Detailed characterization of pulmonary veins (PV) reconnection during repeat AF ablation through high-density mapping (HDM) and automated algorithms is still lacking. To characterize PV gaps and underlying electrical activity during and after ablation of PVs in AF patients (pts). Consecutive pts undergoing repeat AF ablation from the CHARISMA registry with complete characterization of PV gaps (PVG) at 6 centers were included. We performed a complete map of the left atrium and PVs through the Rhythmia HDM system.

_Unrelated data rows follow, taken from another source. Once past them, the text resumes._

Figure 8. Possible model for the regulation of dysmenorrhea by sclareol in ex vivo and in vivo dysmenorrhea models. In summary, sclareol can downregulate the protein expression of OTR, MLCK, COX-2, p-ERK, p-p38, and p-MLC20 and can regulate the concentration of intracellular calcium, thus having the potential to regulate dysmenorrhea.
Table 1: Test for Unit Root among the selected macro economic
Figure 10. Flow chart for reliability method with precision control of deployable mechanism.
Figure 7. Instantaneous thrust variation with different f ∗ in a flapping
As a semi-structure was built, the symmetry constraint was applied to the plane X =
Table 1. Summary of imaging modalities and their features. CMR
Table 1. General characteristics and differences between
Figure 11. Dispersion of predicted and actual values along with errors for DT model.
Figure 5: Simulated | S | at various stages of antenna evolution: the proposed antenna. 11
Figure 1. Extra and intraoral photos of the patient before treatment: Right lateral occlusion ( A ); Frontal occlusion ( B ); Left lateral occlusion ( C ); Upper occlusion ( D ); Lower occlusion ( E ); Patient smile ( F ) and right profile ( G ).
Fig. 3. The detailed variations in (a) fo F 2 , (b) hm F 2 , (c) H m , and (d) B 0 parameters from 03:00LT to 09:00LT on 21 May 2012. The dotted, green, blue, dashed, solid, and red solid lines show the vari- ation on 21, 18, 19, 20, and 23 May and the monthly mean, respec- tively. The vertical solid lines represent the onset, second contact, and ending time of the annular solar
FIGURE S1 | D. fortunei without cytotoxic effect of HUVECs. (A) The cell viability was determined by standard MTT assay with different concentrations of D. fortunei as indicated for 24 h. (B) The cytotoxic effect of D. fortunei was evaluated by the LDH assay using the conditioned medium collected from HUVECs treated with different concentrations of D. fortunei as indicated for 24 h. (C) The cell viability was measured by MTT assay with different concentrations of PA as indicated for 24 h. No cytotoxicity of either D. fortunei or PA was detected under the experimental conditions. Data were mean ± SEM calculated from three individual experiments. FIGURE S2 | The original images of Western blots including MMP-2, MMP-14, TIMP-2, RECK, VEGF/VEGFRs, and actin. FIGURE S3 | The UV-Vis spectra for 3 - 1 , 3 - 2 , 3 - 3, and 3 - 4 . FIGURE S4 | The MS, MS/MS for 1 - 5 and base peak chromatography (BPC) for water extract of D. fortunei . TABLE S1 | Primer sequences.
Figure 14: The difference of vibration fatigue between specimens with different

A novel map analysis tool (Lumipoint) that automatically identifies split potentials and continuous activation was used sequentially on each PV component, in order to better assess PVG. Local impedance (LI) characteristics were retrieved through a dedicated algorithm (DirectSense). The ablation endpoint was PVI as assessed by entrance and exit block. Thirty-eight PVGs were automatically identified through the Lumipoint tool in 18 cases, mostly at anterior sites (16, 42.1%) (median number of signal peaks = 5[3-7] peaks). The mean LI and LI drop at gap sites were 111±12Ω and 17±5Ω, respectively. The mean linear extension of PVGs detected through Lumipoint was significantly lower than the one recognized through voltage map (12.2±8 mm vs 14.9±9 mm, p=0.004) whereas was comparable to the one identified through conventional activation map (13.0±7 mm, p=0.3377 vs Lumipoint). Both LI and LI drop were correlated with the number of signal peaks (R=-0.66, 95%CI: -0.81 to -0.44, p<0.0001 for LI; R=-0.43, 95%CI: -0.66 to -0.13, p=0.0068 for LI drop, respectively). Stratifying PVGs through ><5 signal peaks (median value), both LI and LI drop values at PVGs were lower when the number of peaks at each spot was higher (LI: 117±11Ω with <5 peaks vs 103±8 >5 peaks, p=0.0002; LI drop: 18±4Ω with <5 peaks vs 15±5Ω >5 peaks, p=0.0357). At the end of the procedures, all PVs had been successfully isolated in all study pts. Advanced mapping capabilities were useful to pinpoint the search for PVGs, enabling a more targeted ablation approach vs relying on voltage mapping. LI values correlated well with PVGs characteristics.